Vous avez été élue députée l’année dernière pour la première fois. Avez-vous eu des déceptions personnelles en un an de mandat ?

Quand on est à l’Assemblée nationale dans l’opposition, on passe notre vie à être sinon déçus, du moins affectés par le résultat des votes ! Par ailleurs, le nombre de députés qui s’opposent au gouvernement au nom d’un projet émancipateur est faible comparativement à ce qu’on représente dans la société. C’est l’effet du mode de scrutin, étranger à toute proportionnelle. On le sait sur le papier, mais le découvrir physiquement à l’Assemblée est quelque chose qui frappe, et qui est assez révoltant. Et la façon dont la macronie considère l’opposition, comme si nous n’avions pas le droit d’exister, n’aide pas… On fait notre travail d’opposants, on exprime nos idées et on va continuer à le faire. Ça s’appelle la démocratie !

J’ai aussi été frappée par la place des femmes dans ce monde d’hommes. Je le savais, mon engagement féministe est ancien, mais je reconnais que la permanence du rappel à l’ordre des sexes ne lasse pas de m’interpeller. Nous avons du pain sur la planche pour avancer vers l’égalité dans ce lieu de pouvoir fait par et pour les hommes.

Et l’après, vous y pensez ? Ce mandat sera-t-il le seul ?

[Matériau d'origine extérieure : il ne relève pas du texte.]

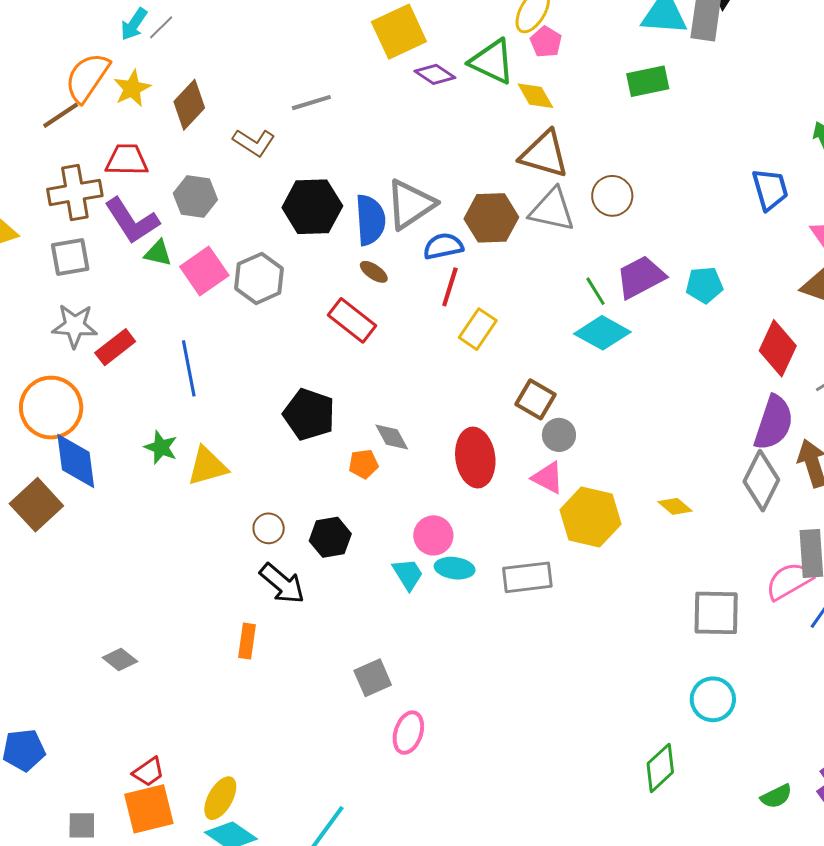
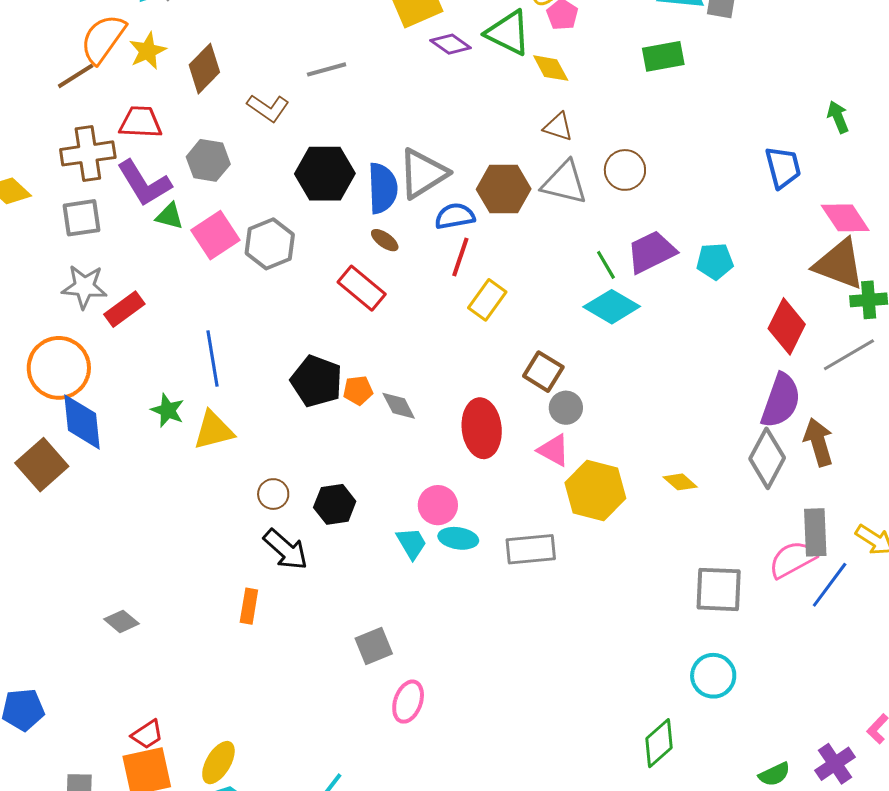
brown triangle: (544, 154) -> (558, 127), size x0.6
blue line: (189, 368) -> (213, 358), moved
orange pentagon: (363, 464) -> (358, 390), moved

Faire bien celui-là déjà, voilà ce qui m’obsède. Je pense bien sûr à l’après, je me projette toujours dans un projet collectif à long terme, et j’y trouverai ma place d’une façon ou d’une autre, sans savoir par avance quelle elle sera. Je suis aussi très attachée à mon engagement pour la Seine-Saint-Denis, où j’ai l’honneur d’être élue. Si je ferme les yeux pour faire un rêve d’avenir : je nous vois arrachant des victoires qui améliorent la vie quotidienne de celles et ceux qui subissent depuis trop longtemps les coups durs d’une politique qui les méprise.